Patrington-3715Most people who know me are aware that I am a person of faith, but one who struggles with the concept of Heaven. As a biologist and a committed Darwinist, I have read up and tried to get a better understanding of what this means for me.  Michael Ruse book on this topic was very helpful. All very intellectual and “on the fence” but the truth is, I believe in angels. Not your ethereal beings with fluffy wings, halos and a direct hotline to the Almighty, but encounters which may be Godsent, sometimes divine and at other times human.

A few weeks ago, I was feeling sorry for myself. I had been severely bullied and demeaned by a relative and was distraught at their harassment of me. I felt so low that the world seemed a very dark place. I went about my job because I had to, without joy, and feeling as if I had nothing to offer. In one of my jobs, I work with students with Asperger’s and started a conversation with one.  David, (not his real name) runs a body which supports small clubs and told me that there was severe bullying happening in one committee and he was determined to sort it out. He told me of how he had been bullied at school for being different, but the experience had made him have a clear view and zero tolerance. I knew instantly that the person who had bullied me was at fault and I was OK. I knew what I had to do and felt a sense of glowing calm. On that day, David was my earthly angel.

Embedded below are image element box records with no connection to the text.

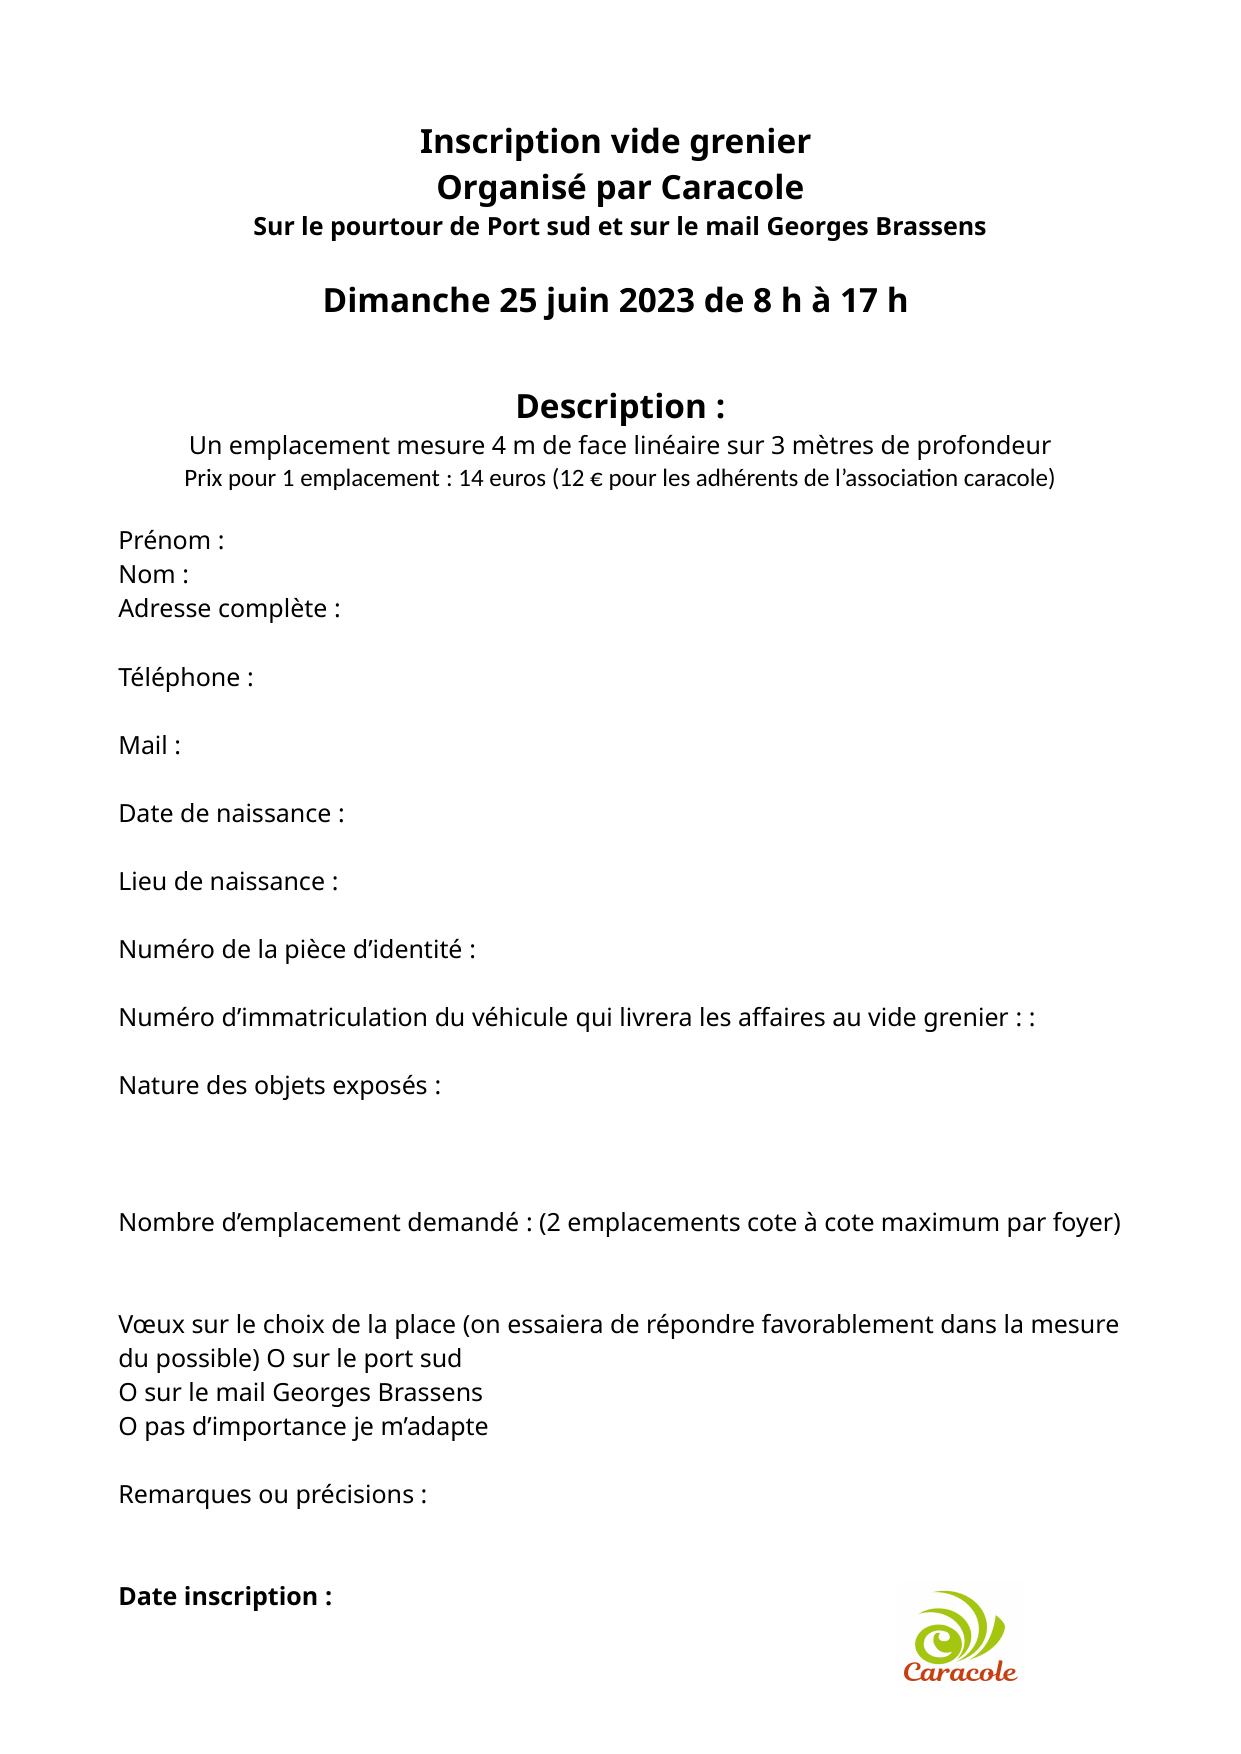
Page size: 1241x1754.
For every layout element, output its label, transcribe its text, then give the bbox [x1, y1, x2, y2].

text Adresse complète : [118, 591, 1122, 625]
text Organisé par Caracole [118, 163, 1122, 209]
text Date de naissance : [118, 796, 1122, 829]
text Prénom : [118, 523, 1122, 557]
text O sur le mail Georges Brassens [118, 1374, 1122, 1409]
text Lieu de naissance : [118, 864, 1122, 898]
text Numéro de la pièce d’identité : [118, 932, 1122, 966]
text Sur le pourtour de Port sud et sur le mail Georges Brassens [118, 209, 1122, 243]
text Date inscription : [118, 1579, 1122, 1613]
text Description : [118, 382, 1122, 428]
text Vœux sur le choix de la place (on essaiera de répondre favorablement dans la mesure du possible) O sur le port sud [118, 1306, 1122, 1374]
text Remarques ou précisions : [118, 1477, 1122, 1511]
text Téléphone : [118, 659, 1122, 693]
text O pas d’importance je m’adapte [118, 1409, 1122, 1443]
text Prix pour 1 emplacement : 14 euros (12 € pour les adhérents de l’association caracole) [118, 462, 1122, 492]
text Un emplacement mesure 4 m de face linéaire sur 3 mètres de profondeur [118, 428, 1122, 462]
text Inscription vide grenier [118, 118, 1122, 163]
text Nature des objets exposés : [118, 1068, 1122, 1102]
text Numéro d’immatriculation du véhicule qui livrera les affaires au vide grenier : : [118, 1000, 1122, 1034]
text Nombre d’emplacement demandé : (2 emplacements cote à cote maximum par foyer) [118, 1204, 1122, 1238]
text Mail : [118, 727, 1122, 761]
text Nom : [118, 557, 1122, 591]
text Dimanche 25 juin 2023 de 8 h à 17 h [118, 277, 1122, 322]
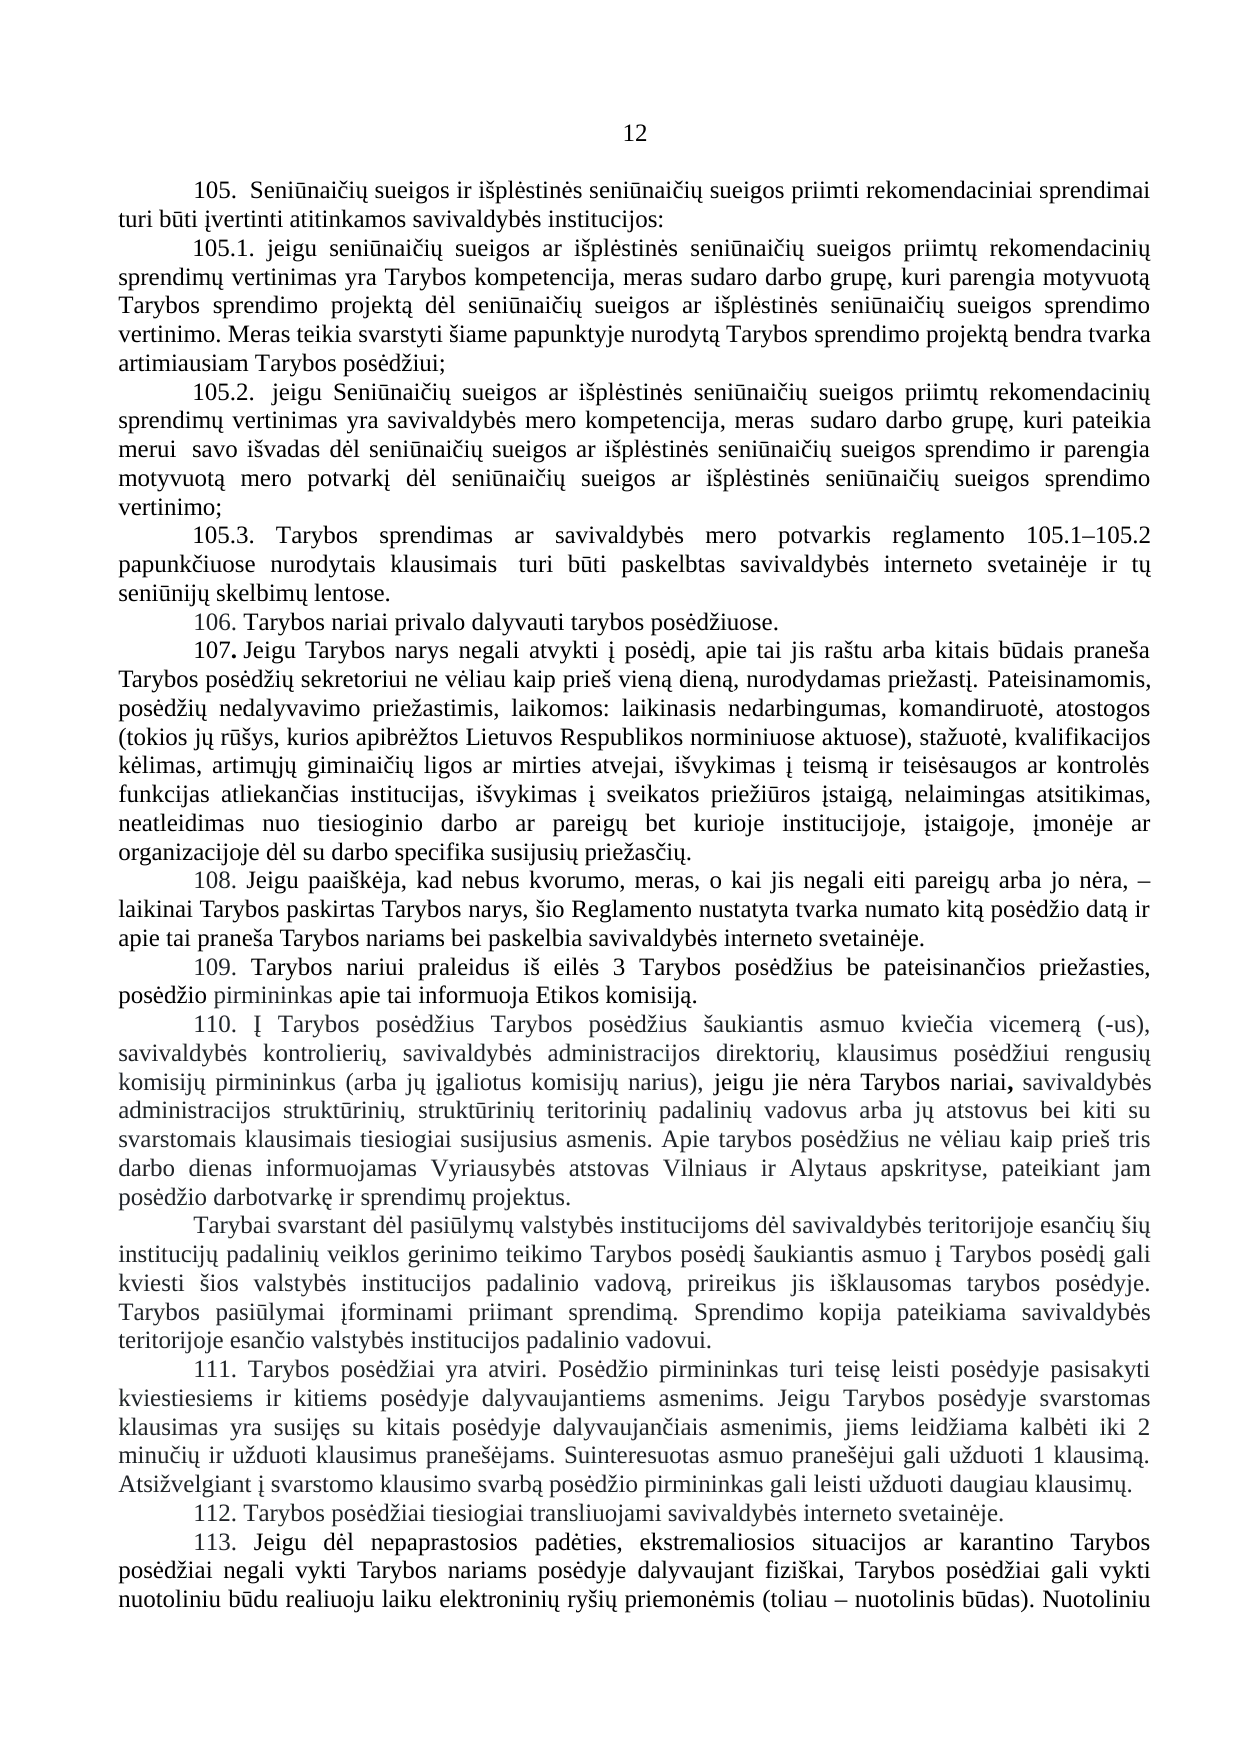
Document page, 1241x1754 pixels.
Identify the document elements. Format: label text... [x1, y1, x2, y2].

text 110. Į Tarybos posėdžius Tarybos posėdžius šaukiantis asmuo kviečia vicemerą (-us), savivaldybės kontrolierių, savivaldybės administracijos direktorių, klausimus posėdžiui rengusių komisijų pirmininkus (arba jų įgaliotus komisijų narius), jeigu jie nėra Tarybos nariai, savivaldybės administracijos struktūrinių, struktūrinių teritorinių padalinių vadovus arba jų atstovus bei kiti su svarstomais klausimais tiesiogiai susijusius asmenis. Apie tarybos posėdžius ne vėliau kaip prieš tris darbo dienas informuojamas Vyriausybės atstovas Vilniaus ir Alytaus apskrityse, pateikiant jam posėdžio darbotvarkę ir sprendimų projektus. [118, 1009, 1152, 1211]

But there have been encounters of a more ethereal kind to. The lost child with the back-ward inside-out sweater who somehow gave my husband the courage to tell me for the first time of his depression. The soaking wet drunk man with a message, we picked up out of a ditch in freezing cold December, bought home, bathed, fed, gave a bed for the night and who disappeared as I dropped him off. If this was an ethereal encounter, though, God has a sense of humour since he was the doppelganger of Sir Cliff Richard and was called John Book – the name of a Gospel and the righteous character Harrison Ford played in Witness.

And it isn’t just me either. Years ago, a priest told me about how he was undergoing a crisis of faith and was praying in his church when a young, long-haired man in a heavy WW2 trench coat walked in. The stranger knelt down and prayed with the Revd. Frank. They talked a little and when Frank went to make a cup of tea for the stranger and returned, he was gone but the heavy church door had made no sound as it opened and shut. And whilst questions still lay ahead for Frank, that day was a turning point for him which gave him courage to face another day, another challenge.

Now we come to last week. I often go to St Patrick’s when I need to pray, and my prayers are often answered in spectacular but never expected way. When I needed solace last week there was a young man in there and I was at first upset because it interrupted my peace. Eventually, we prayed and talked, and I have since found out that he is homeless and living in the area. I held his hands as I was about to leave, and they were so cold I came home, made a hot chocolate and returned to the church with it for him. As I entered, I saw that he was surrounded by three young people – two boys and a girl. Now I know most young people in our village by sight and I didn’t recognise any of them. This was the middle of the afternoon, when people of that age tend to be in education or work. I spoke to one called Ben, but his friends called him away.  As he left, I invited him to visit me if he needed help. They left on foot and I followed minutes later in my car, but they had vanished. I don’t know whether Ben will visit, but part of me hopes that he won’t since I would rather he was an angel.